Please retype every record exactly as it appears, omitting the pictures.
··· SOURCE RECORDS
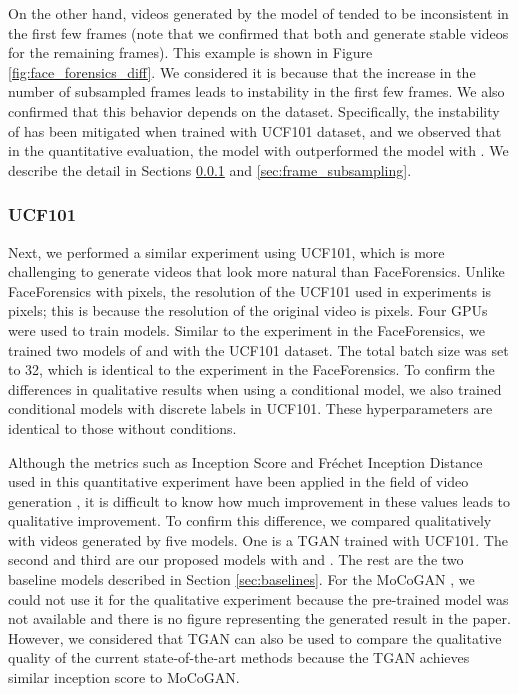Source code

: \documentclass[twocolumn]{svjour3}
\def\Fig#1{Figure \ref{fig:#1}}
\def\Sec#1{Section \ref{sec:#1}}
\begin{document}
On the other hand, videos generated by the model of  tended to be inconsistent in the first few frames
(note that we confirmed that both  and  generate stable videos for the remaining frames).
This example is shown in \Fig{face_forensics_diff}.
We considered it is because that the increase in the number of subsampled frames
leads to instability in the first few frames.
We also confirmed that this behavior depends on the dataset.
Specifically, the instability of  has been mitigated when trained with UCF101 dataset, and we observed that in the quantitative evaluation, the model with  outperformed the model with .
We describe the detail in Sections \ref{sec:qualitative_ucf101} and \ref{sec:frame_subsampling}.

\subsubsection{UCF101}
\label{sec:qualitative_ucf101}







Next, we performed a similar experiment using UCF101,
which is more challenging to generate videos that look more natural than FaceForensics.
Unlike FaceForensics with  pixels,
the resolution of the UCF101 used in experiments is  pixels;
this is because the resolution of the original video is  pixels.
Four GPUs were used to train models.
Similar to the experiment in the FaceForensics, we trained two models of  and  with the UCF101 dataset.
The total batch size was set to 32, which is identical to the experiment in the FaceForensics.
To confirm the differences in qualitative results when using a conditional model,
we also trained conditional models with discrete labels in UCF101.
These hyperparameters are identical to those without conditions.















Although the metrics such as Inception Score and Fr\'echet Inception Distance used in
this quantitative experiment have been applied in the field of video generation
\cite{Saito2017,Tulyakov2018,Unterthiner2018},
it is difficult to know how much improvement in these values leads to qualitative improvement.
To confirm this difference, we compared qualitatively with videos generated by five models.
One is a TGAN \cite{Saito2017} trained with UCF101.
The second and third are our proposed models with  and .
The rest are the two baseline models described in \Sec{baselines}.
For the MoCoGAN \cite{Tulyakov2018},
we could not use it for the qualitative experiment
because the pre-trained model was not available and
there is no figure representing the generated result in the paper.
However, we considered that TGAN can also be used to compare the qualitative quality of
the current state-of-the-art methods because the TGAN achieves similar inception score to MoCoGAN.
\end{document}
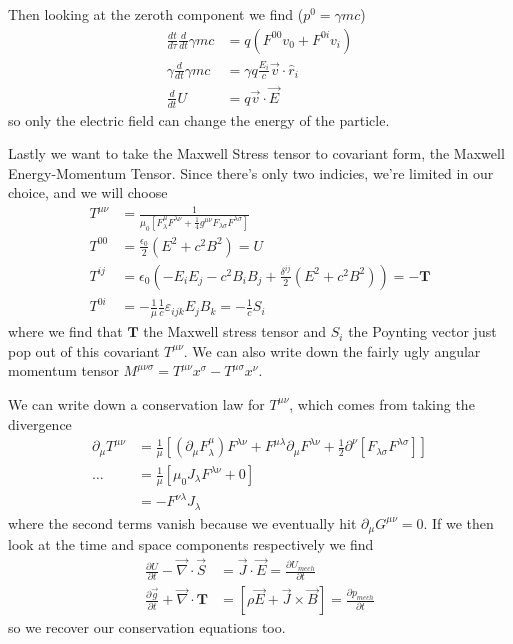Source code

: \documentclass[10pt]{report}
\newcommand{\rd}[2]{\frac{d#1}{d#2}}
\newcommand{\pd}[2]{\frac{\partial #1}{\partial#2}}
\begin{document}
Then looking at the zeroth component we find ($p^0 = \gamma mc$)
\begin{align}
    \rd{t}{\tau}\rd{}{t}\gamma mc &= q\left( F^{00}v_0 + F^{0i}v_i \right)\\
    \gamma \rd{}{t}\gamma mc &= \gamma q \frac{E_i}{c} \vec{v} \cdot \hat{r}_i\\
    \rd{}{t}U &= q\vec{v} \cdot \vec{E}
\end{align}
so only the electric field can change the energy of the particle.

Lastly we want to take the Maxwell Stress tensor to covariant form, the Maxwell Energy-Momentum Tensor. Since there's only two indicies, we're limited in our choice, and we will choose
\begin{align}
    T^{\mu \nu} &= \frac{1}{\mu_0\left[ F^\mu_\lambda F^{\lambda \nu} + \frac{1}{4}g^{\mu \nu}F_{\lambda \sigma}F^{\lambda \sigma} \right]}\\
    T^{00} &= \frac{\epsilon_0}{2}\left( E^2 + c^2B^2 \right) = U\\
    T^{ij} &= \epsilon_0 \left( -E_iE_j - c^2B_iB_j + \frac{\delta^{ij}}{2}\left( E^2 + c^2B^2 \right) \right) = -\mathbf{T}\\
    T^{0i} &= -\frac{1}{\mu}\frac{1}{c}\varepsilon_{ijk}E_jB_k = -\frac{1}{c}S_i
\end{align}
where we find that $\mathbf{T}$ the Maxwell stress tensor and $S_i$ the Poynting vector just pop out of this covariant $T^{\mu \nu}$. We can also write down the fairly ugly angular momentum tensor $M^{\mu \nu \sigma} = T^{\mu \nu}x^\sigma - T^{\mu \sigma}x^\nu$.

We can write down a conservation law for $T^{\mu \nu}$, which comes from taking the divergence 
\begin{align}
    \partial_\mu T^{\mu \nu} &= \frac{1}{\mu}\left[ \left( \partial_\mu F^\mu_\lambda \right)F^{\lambda \nu} + F^{\mu \lambda}\partial_\mu F^{\lambda \nu} + \frac{1}{2}\partial^\nu\left[ F_{\lambda \sigma}F^{\lambda \sigma} \right] \right]\\
    \dots &= \frac{1}{\mu}\left[ \mu_0 J_\lambda F^{\lambda \nu} + 0 \right]\\
    &= -F^{\nu \lambda}J_\lambda
\end{align}
where the second terms vanish because we eventually hit $\partial_\mu G^{\mu \nu} = 0$. If we then look at the time and space components respectively we find
\begin{align}
    \pd{U}{t} - \vec{\nabla} \cdot \vec{S} &= \vec{J} \cdot \vec{E} = \pd{U_{mech}}{t}\\
    \pd{\vec{g}}{t} + \vec{\nabla} \cdot \mathbf{T} &= \left[ \rho \vec{E} + \vec{J} \times \vec{B} \right] = \pd{p_{mech}}{t}
\end{align}
so we recover our conservation equations too. 
\end{document}
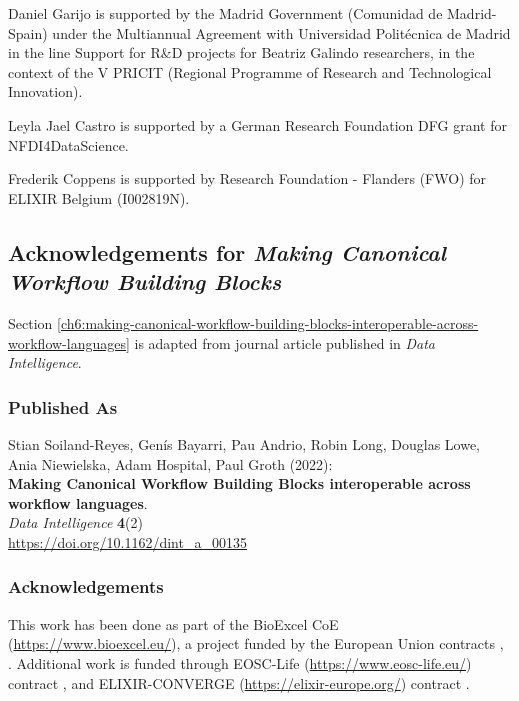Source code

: Daniel Garijo is supported by the Madrid Government (Comunidad de
Madrid-Spain) under the Multiannual Agreement with Universidad
Politécnica de Madrid in the line Support for R\&D projects for Beatriz
Galindo researchers, in the context of the V PRICIT (Regional Programme
of Research and Technological Innovation).

Leyla Jael Castro is supported by a German Research Foundation DFG grant
for NFDI4DataScience.

Frederik Coppens is supported by Research Foundation - Flanders (FWO)
for ELIXIR Belgium (I002819N).



\subsection{Acknowledgements for \emph{Making Canonical Workflow Building Blocks}}\label{ch11:canonical}

Section \vref{ch6:making-canonical-workflow-building-blocks-interoperable-across-workflow-languages} is adapted from journal article published in \emph{Data Intelligence}.

\subsubsection*{Published As}

Stian Soiland-Reyes, Genís Bayarri, Pau Andrio, Robin Long, Douglas
Lowe, Ania Niewielska, Adam Hospital, Paul Groth (2022):\\
\textbf{Making Canonical Workflow Building Blocks interoperable across
workflow languages}.\\
\emph{Data Intelligence} \textbf{4}(2)\\
\url{https://doi.org/10.1162/dint_a_00135}

\hypertarget{acknowledgements-3}{%
\subsubsection*{Acknowledgements}}

This work has been done as part of the BioExcel CoE
(\url{https://www.bioexcel.eu/}), a project funded by the European Union
contracts
,
. Additional work is funded through EOSC-Life
(\url{https://www.eosc-life.eu/}) contract
, and ELIXIR-CONVERGE (\url{https://elixir-europe.org/}) contract
.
······
## RESULT FOR THIS EXERCISE
Source code

: \documentclass[twocolumn]{svjour3}
\def\Fig#1{Figure \ref{fig:#1}}
\def\Sec#1{Section \ref{sec:#1}}
\begin{document}
On the other hand, videos generated by the model of  tended to be inconsistent in the first few frames
(note that we confirmed that both  and  generate stable videos for the remaining frames).
This example is shown in \Fig{face_forensics_diff}.
We considered it is because that the increase in the number of subsampled frames
leads to instability in the first few frames.
We also confirmed that this behavior depends on the dataset.
Specifically, the instability of  has been mitigated when trained with UCF101 dataset, and we observed that in the quantitative evaluation, the model with  outperformed the model with .
We describe the detail in Sections \ref{sec:qualitative_ucf101} and \ref{sec:frame_subsampling}.

\subsubsection{UCF101}
\label{sec:qualitative_ucf101}







Next, we performed a similar experiment using UCF101,
which is more challenging to generate videos that look more natural than FaceForensics.
Unlike FaceForensics with  pixels,
the resolution of the UCF101 used in experiments is  pixels;
this is because the resolution of the original video is  pixels.
Four GPUs were used to train models.
Similar to the experiment in the FaceForensics, we trained two models of  and  with the UCF101 dataset.
The total batch size was set to 32, which is identical to the experiment in the FaceForensics.
To confirm the differences in qualitative results when using a conditional model,
we also trained conditional models with discrete labels in UCF101.
These hyperparameters are identical to those without conditions.















Although the metrics such as Inception Score and Fr\'echet Inception Distance used in
this quantitative experiment have been applied in the field of video generation
\cite{Saito2017,Tulyakov2018,Unterthiner2018},
it is difficult to know how much improvement in these values leads to qualitative improvement.
To confirm this difference, we compared qualitatively with videos generated by five models.
One is a TGAN \cite{Saito2017} trained with UCF101.
The second and third are our proposed models with  and .
The rest are the two baseline models described in \Sec{baselines}.
For the MoCoGAN \cite{Tulyakov2018},
we could not use it for the qualitative experiment
because the pre-trained model was not available and
there is no figure representing the generated result in the paper.
However, we considered that TGAN can also be used to compare the qualitative quality of
the current state-of-the-art methods because the TGAN achieves similar inception score to MoCoGAN.
\end{document}
Source code

: \documentclass[10pt]{report}
\newcommand{\rd}[2]{\frac{d#1}{d#2}}
\newcommand{\pd}[2]{\frac{\partial #1}{\partial#2}}
\begin{document}
Then looking at the zeroth component we find ($p^0 = \gamma mc$)
\begin{align}
    \rd{t}{\tau}\rd{}{t}\gamma mc &= q\left( F^{00}v_0 + F^{0i}v_i \right)\\
    \gamma \rd{}{t}\gamma mc &= \gamma q \frac{E_i}{c} \vec{v} \cdot \hat{r}_i\\
    \rd{}{t}U &= q\vec{v} \cdot \vec{E}
\end{align}
so only the electric field can change the energy of the particle.

Lastly we want to take the Maxwell Stress tensor to covariant form, the Maxwell Energy-Momentum Tensor. Since there's only two indicies, we're limited in our choice, and we will choose
\begin{align}
    T^{\mu \nu} &= \frac{1}{\mu_0\left[ F^\mu_\lambda F^{\lambda \nu} + \frac{1}{4}g^{\mu \nu}F_{\lambda \sigma}F^{\lambda \sigma} \right]}\\
    T^{00} &= \frac{\epsilon_0}{2}\left( E^2 + c^2B^2 \right) = U\\
    T^{ij} &= \epsilon_0 \left( -E_iE_j - c^2B_iB_j + \frac{\delta^{ij}}{2}\left( E^2 + c^2B^2 \right) \right) = -\mathbf{T}\\
    T^{0i} &= -\frac{1}{\mu}\frac{1}{c}\varepsilon_{ijk}E_jB_k = -\frac{1}{c}S_i
\end{align}
where we find that $\mathbf{T}$ the Maxwell stress tensor and $S_i$ the Poynting vector just pop out of this covariant $T^{\mu \nu}$. We can also write down the fairly ugly angular momentum tensor $M^{\mu \nu \sigma} = T^{\mu \nu}x^\sigma - T^{\mu \sigma}x^\nu$.

We can write down a conservation law for $T^{\mu \nu}$, which comes from taking the divergence 
\begin{align}
    \partial_\mu T^{\mu \nu} &= \frac{1}{\mu}\left[ \left( \partial_\mu F^\mu_\lambda \right)F^{\lambda \nu} + F^{\mu \lambda}\partial_\mu F^{\lambda \nu} + \frac{1}{2}\partial^\nu\left[ F_{\lambda \sigma}F^{\lambda \sigma} \right] \right]\\
    \dots &= \frac{1}{\mu}\left[ \mu_0 J_\lambda F^{\lambda \nu} + 0 \right]\\
    &= -F^{\nu \lambda}J_\lambda
\end{align}
where the second terms vanish because we eventually hit $\partial_\mu G^{\mu \nu} = 0$. If we then look at the time and space components respectively we find
\begin{align}
    \pd{U}{t} - \vec{\nabla} \cdot \vec{S} &= \vec{J} \cdot \vec{E} = \pd{U_{mech}}{t}\\
    \pd{\vec{g}}{t} + \vec{\nabla} \cdot \mathbf{T} &= \left[ \rho \vec{E} + \vec{J} \times \vec{B} \right] = \pd{p_{mech}}{t}
\end{align}
so we recover our conservation equations too. 
\end{document}
Source code

: Daniel Garijo is supported by the Madrid Government (Comunidad de
Madrid-Spain) under the Multiannual Agreement with Universidad
Politécnica de Madrid in the line Support for R\&D projects for Beatriz
Galindo researchers, in the context of the V PRICIT (Regional Programme
of Research and Technological Innovation).

Leyla Jael Castro is supported by a German Research Foundation DFG grant
for NFDI4DataScience.

Frederik Coppens is supported by Research Foundation - Flanders (FWO)
for ELIXIR Belgium (I002819N).



\subsection{Acknowledgements for \emph{Making Canonical Workflow Building Blocks}}\label{ch11:canonical}

Section \vref{ch6:making-canonical-workflow-building-blocks-interoperable-across-workflow-languages} is adapted from journal article published in \emph{Data Intelligence}.

\subsubsection*{Published As}

Stian Soiland-Reyes, Genís Bayarri, Pau Andrio, Robin Long, Douglas
Lowe, Ania Niewielska, Adam Hospital, Paul Groth (2022):\\
\textbf{Making Canonical Workflow Building Blocks interoperable across
workflow languages}.\\
\emph{Data Intelligence} \textbf{4}(2)\\
\url{https://doi.org/10.1162/dint_a_00135}

\hypertarget{acknowledgements-3}{%
\subsubsection*{Acknowledgements}}

This work has been done as part of the BioExcel CoE
(\url{https://www.bioexcel.eu/}), a project funded by the European Union
contracts
,
. Additional work is funded through EOSC-Life
(\url{https://www.eosc-life.eu/}) contract
, and ELIXIR-CONVERGE (\url{https://elixir-europe.org/}) contract
.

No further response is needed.